→ The task:
Please repeat the records exactly, keeping the pictures out.
[[ Supplied material, beginning ]]
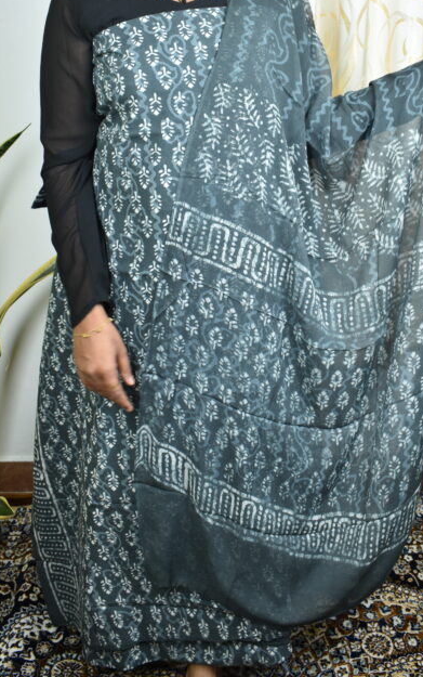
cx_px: 252
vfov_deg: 44.2
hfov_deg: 29.2
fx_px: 811
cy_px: 194
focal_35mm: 44
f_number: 4.5
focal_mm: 20
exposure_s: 1/40
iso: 200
[[ Supplied material, end ]]
→ Output for this exercise:
cx_px: 252
vfov_deg: 44.2
hfov_deg: 29.2
fx_px: 811
cy_px: 194
focal_35mm: 44
f_number: 4.5
focal_mm: 20
exposure_s: 1/40
iso: 200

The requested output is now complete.